"ON A ENCORE UNE MARGE DE PROGRESSION"

Dans sa septième saison à Chartres, la meneuse Elise Marié (1,64 m, 26 ans) est actuellement la meilleure passeuse de la Ligue 2 tandis que son équipe pointe aux avant-postes.

Avant d’évoluer en Ligue 2 à Chartres, vous avez tutoyé le haut niveau dès votre plus jeune âge puisque vous vous entrainiez avec les pros de Tarbes à 15 ans…

Oui, après les minimes France à Dijon j’ai fait pas mal de détections et cela m’a emmené jusqu’à Tarbes. Le coach, Alain Jardel, voulait un groupe élargi à l’entraînement et j’ai fait partie des joueuses retenues. Quand je suis arrivé, il y avait Florence Lepron, Isis Arrondo. Elles m’ont beaucoup aidé la première année avec le groupe professionnel.

Ces années à Tarbes ont malheureusement été ternies par deux graves blessures…

À la fin de ma deuxième année, je me suis fait les croisés. À ce moment-là, j’enchainais beaucoup entre les entraînements avec les pros et le centre de formation plus les matchs des espoirs et des cadettes. Mon coach en espoirs me sentait fatigué et comptait me mettre au repos. C’est arrivé le lendemain. Deux ans après, au début la saison 2014-15, je me suis pété l’autre croisé lors d’un match avec les espoirs. Cela signifiait la fin de saison. J’ai repris tranquillement avec les espoirs. J’ai envoyé des CV à gauche à droite. Le coach de Chartres, Benoit Marty, m’a sollicité.

Votre corps vous a-t-il laissé tranquille jusqu’à aujourd’hui ?

J’ai eu quelques soucis physiques qui ont marqué des coups d’arrêts. Néanmoins j’ai toujours pu m’entraîner différemment. Depuis quelque temps, je fais un travail de préparation physique en dehors des séances, avec Guillaume Defois, pendant toute la saison et durant ma préparation estivale pour limiter les risques de blessures. Cela me permet de continuer à progresser encore.

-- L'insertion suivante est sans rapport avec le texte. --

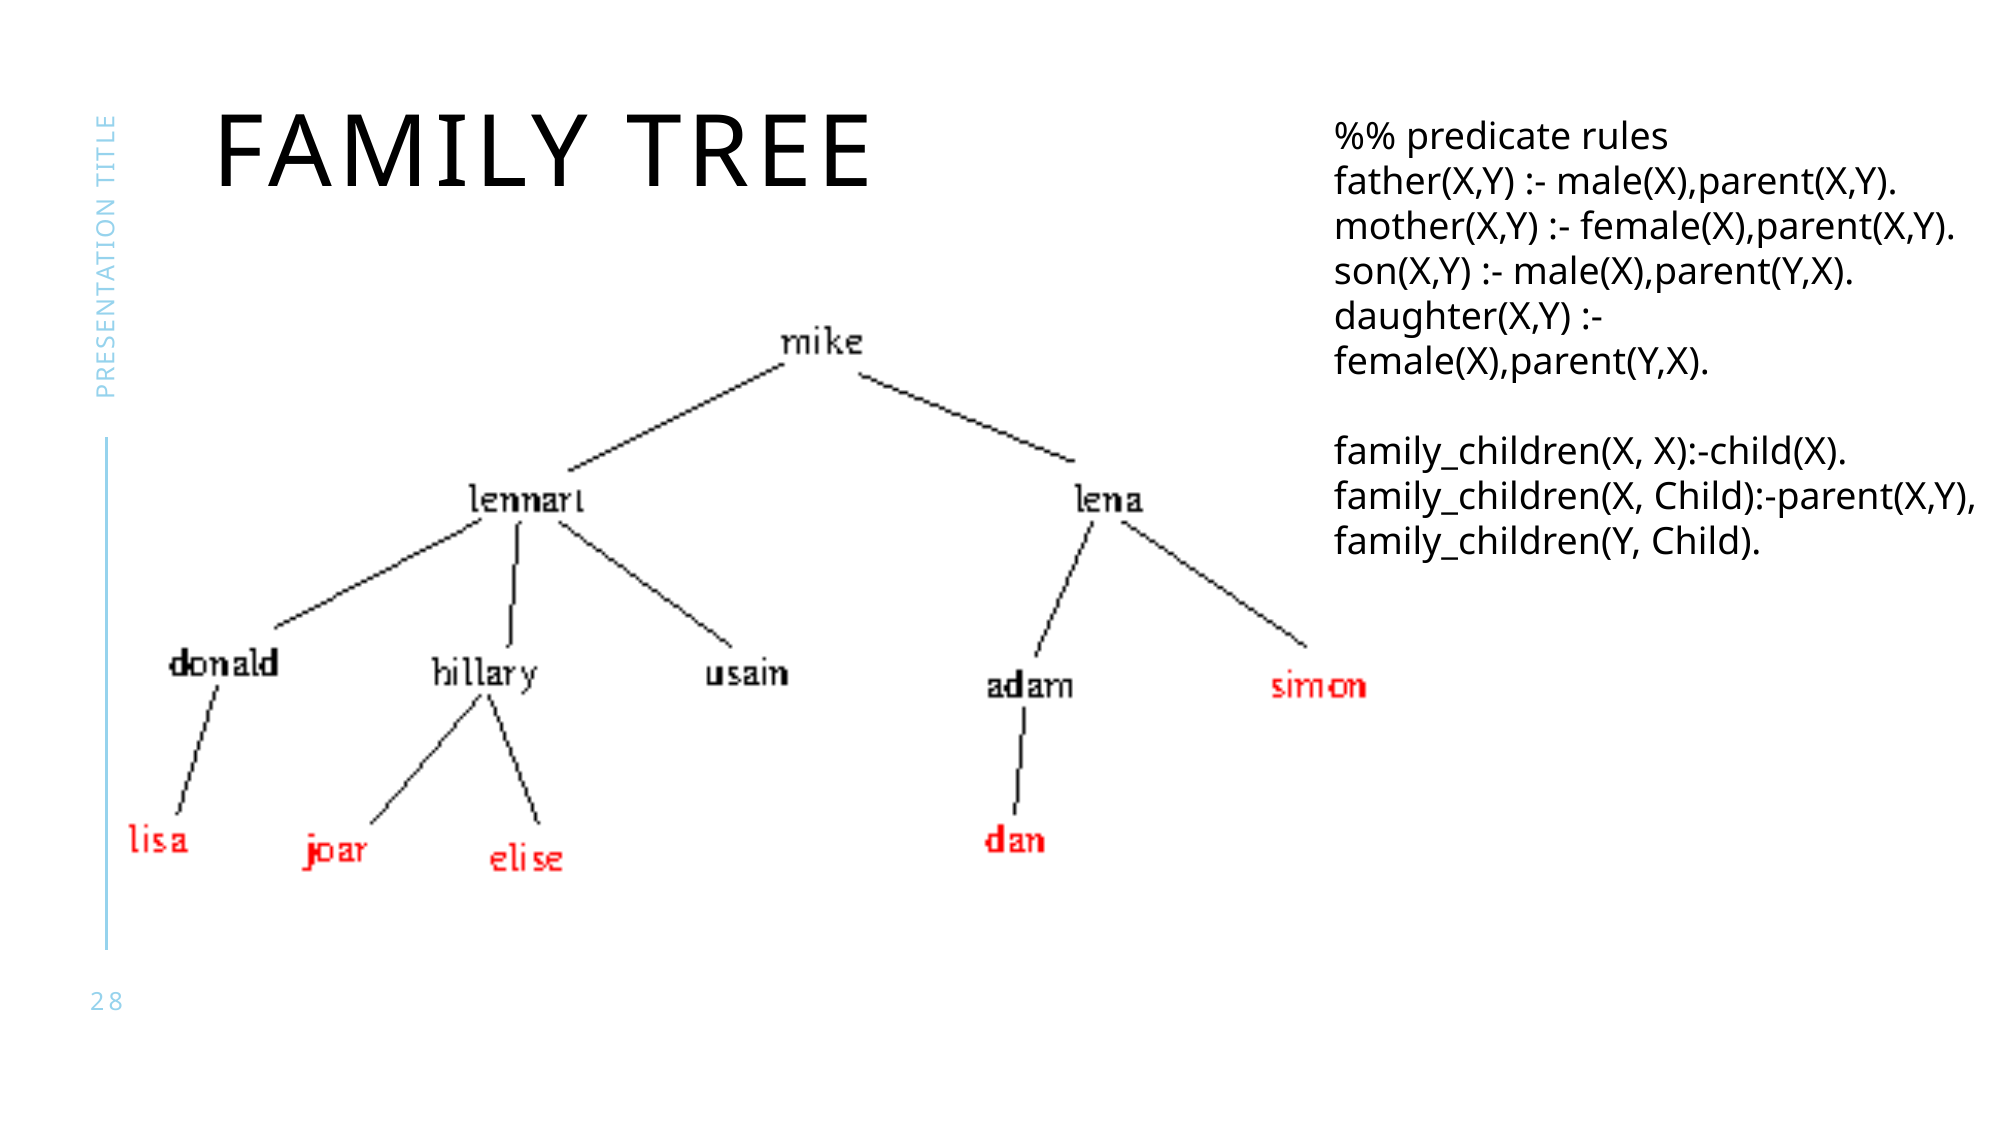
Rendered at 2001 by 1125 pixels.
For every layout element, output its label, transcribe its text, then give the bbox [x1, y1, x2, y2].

slide_number 28 [68, 987, 144, 1018]
footer presentation title [90, 107, 122, 400]
text_box %% predicate rules father(X,Y) :- male(X),parent(X,Y). mother(X,Y) :- female(X),parent(X,Y). son(X,Y) :- male(X),parent(Y,X). daughter(X,Y) :- female(X),parent(Y,X). family_children(X, X):-child(X). family_children(X, Child):-parent(X,Y), family_children(Y, Child). [1319, 104, 2000, 660]
title Family tree [212, 99, 1863, 250]
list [127, 324, 1382, 878]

Vous êtes passé d’une saison à l’autre de 5,7 à 7,1 passes par match. À quoi attribuez-vous cette évolution ?

Cela vient de l’équipe tout simplement. Des automatismes et des affinités qui se sont créés assez rapidement sur et en dehors du terrain. Cette année, c’est plus simple de trouver mes coéquipières et puis toutes nos intérieures sont plutôt efficaces dans la raquette - à l’image de Ginette Mfutila.

Sixième l’an passé, votre équipe est première ex aequo (après sept journées). Ces bons résultats traduisent-ils les nouvelles ambitions du club ?

L’ambition est de monter en Ligue Féminine dans quelques années. Le club essaie de se structurer et de faire la meilleure équipe chaque année. C’est une suite logique. On fait vraiment un bon début de saison malgré les blessures, notamment celle de notre Américaine Rayte’a Long qui s’est blessée sur le deuxième match. C’est encore plus positif car on se dit qu’on a encore une marge de progression avec un effectif au complet.

Vous avez peut-être un coup à jouer dès cette année ?

Toulouse et Mondeville sont les deux favoris sur le papier. Avec l’équipe qu’on a et la cohésion qu’on a réussi à trouver, on est capable de faire de belles choses. On est neuf joueuses qui peuvent apporter sur le terrain. Cela peut être une force pour aller le plus loin possible.

Retrouver la Ligue Féminine que vous avez touché du doigt à vos débuts est votre objectif personnel ?

Je ne suis pas quelqu’un qui se projette sur plusieurs années mais après avoir passé autant de temps dans ce club, ce serait beau de jouer en Ligue Féminine avec Chartres. Je me sens vraiment bien dans ce club et la ville. J’ai commencé un projet de reconversion dans l’immobilier. J’aimerais continuer à me former dans ce secteur.